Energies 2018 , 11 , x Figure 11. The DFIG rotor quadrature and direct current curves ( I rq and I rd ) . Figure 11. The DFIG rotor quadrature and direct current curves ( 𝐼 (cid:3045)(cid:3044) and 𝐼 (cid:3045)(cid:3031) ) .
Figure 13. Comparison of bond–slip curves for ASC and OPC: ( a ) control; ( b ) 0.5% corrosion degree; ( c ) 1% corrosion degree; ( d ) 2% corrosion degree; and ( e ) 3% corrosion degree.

━━━━━━━━━━━━━━━━

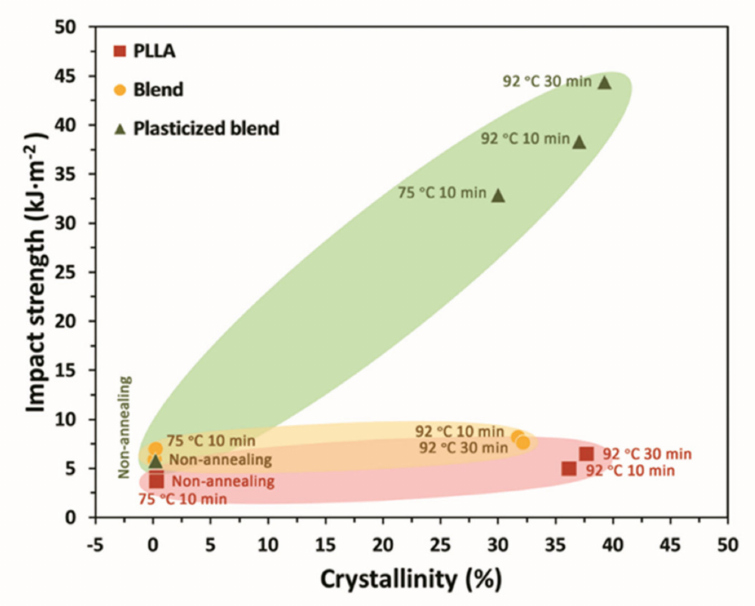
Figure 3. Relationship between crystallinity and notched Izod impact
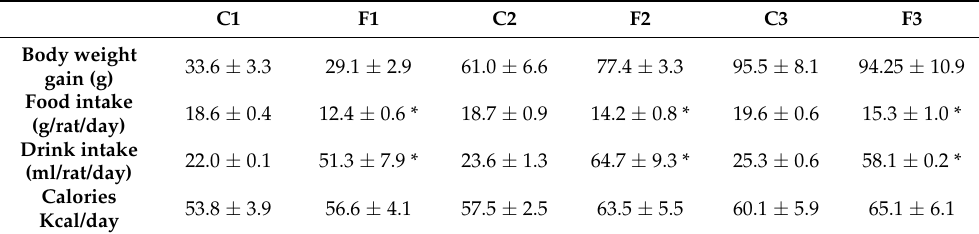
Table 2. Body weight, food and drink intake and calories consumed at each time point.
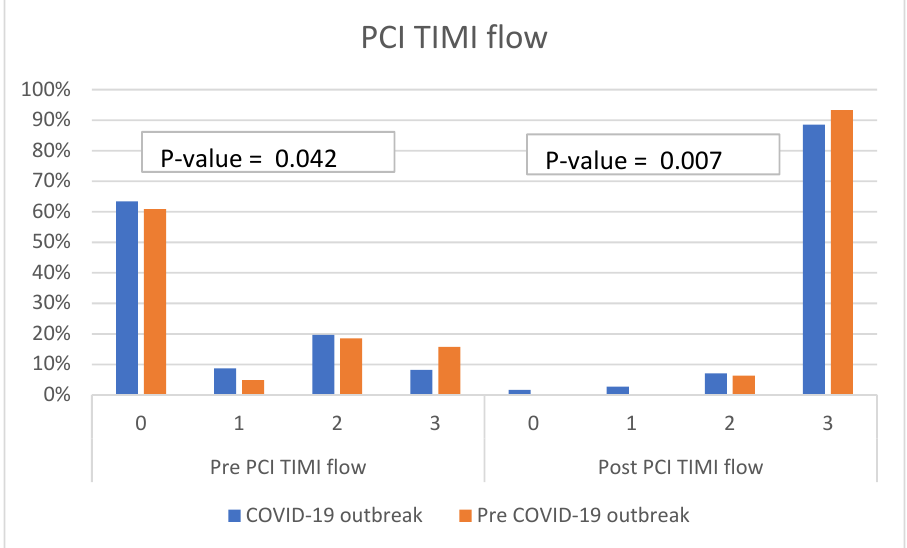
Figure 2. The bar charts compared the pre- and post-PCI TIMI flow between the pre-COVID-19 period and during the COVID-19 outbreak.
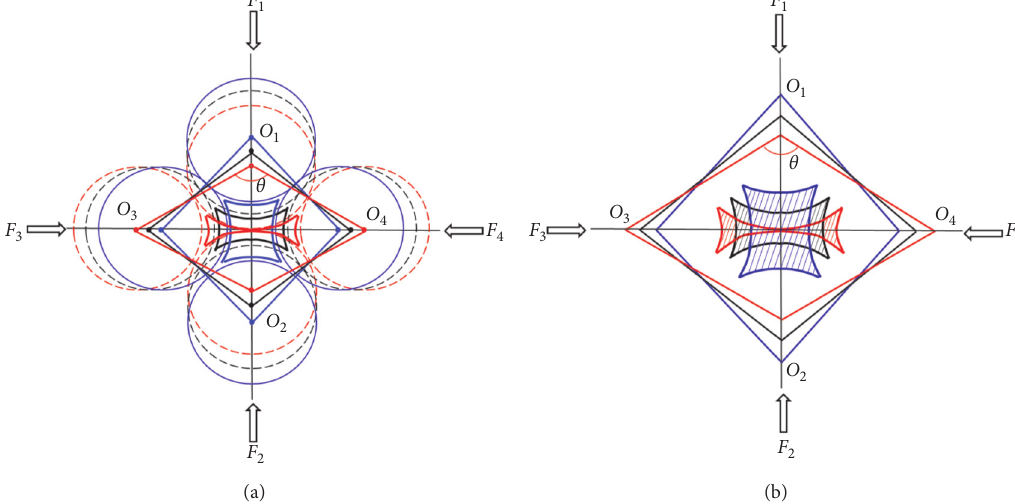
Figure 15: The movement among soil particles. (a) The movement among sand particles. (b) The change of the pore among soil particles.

━━━━━━━━━━━━━━━━

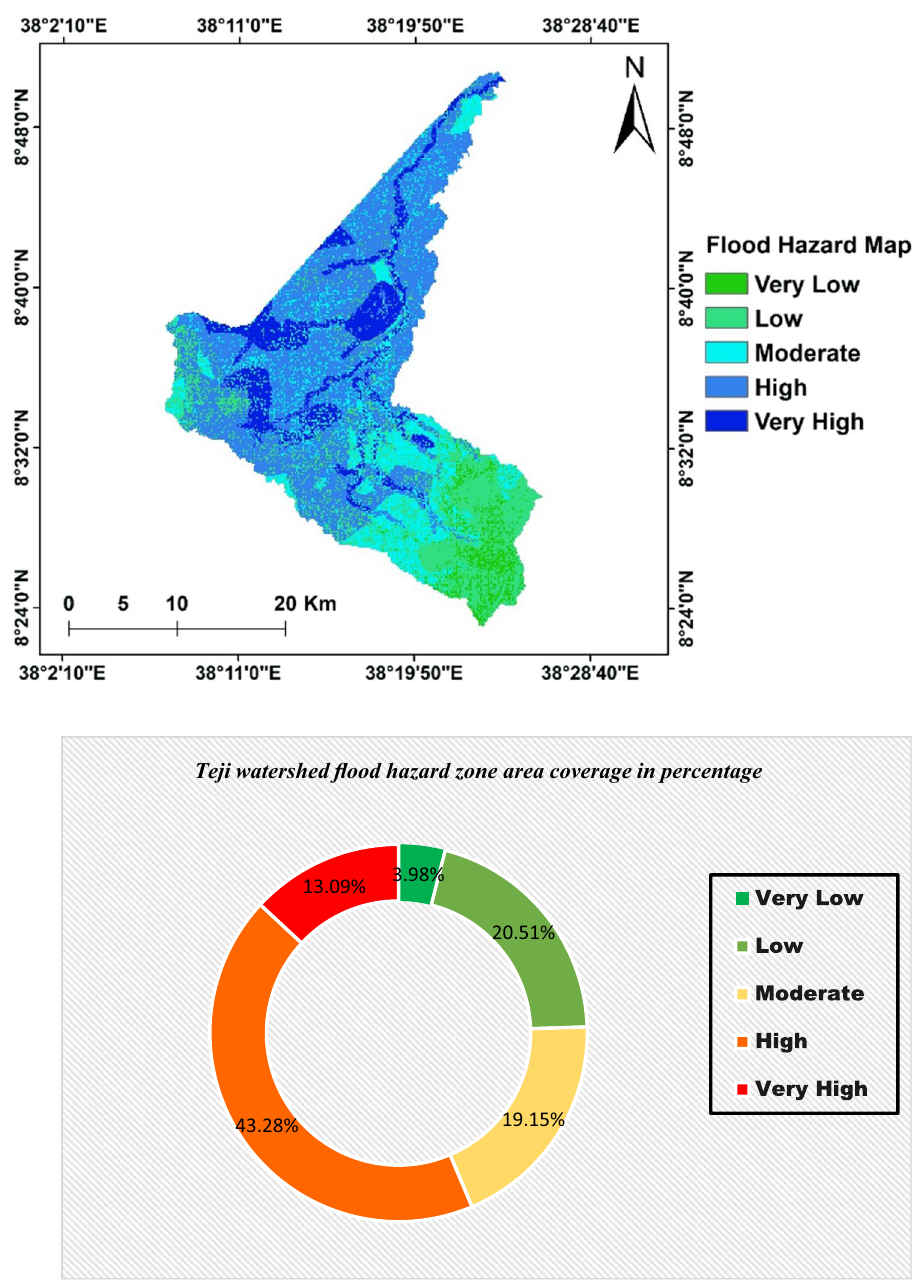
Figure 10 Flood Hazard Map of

━━━━━━━━━━━━━━━━

▶ **Exercise prompt**
Your answer should be the exact lines above from the one with "Energies 2018 , 11" through the one with "Figure 13. Comparison", both included, and nothing besides.

▶ **Answer to the problem**
Energies 2018 , 11 , x Figure 11. The DFIG rotor quadrature and direct current curves ( I rq and I rd ) . Figure 11. The DFIG rotor quadrature and direct current curves ( 𝐼 (cid:3045)(cid:3044) and 𝐼 (cid:3045)(cid:3031) ) .
Figure 13. Comparison of bond–slip curves for ASC and OPC: ( a ) control; ( b ) 0.5% corrosion degree; ( c ) 1% corrosion degree; ( d ) 2% corrosion degree; and ( e ) 3% corrosion degree.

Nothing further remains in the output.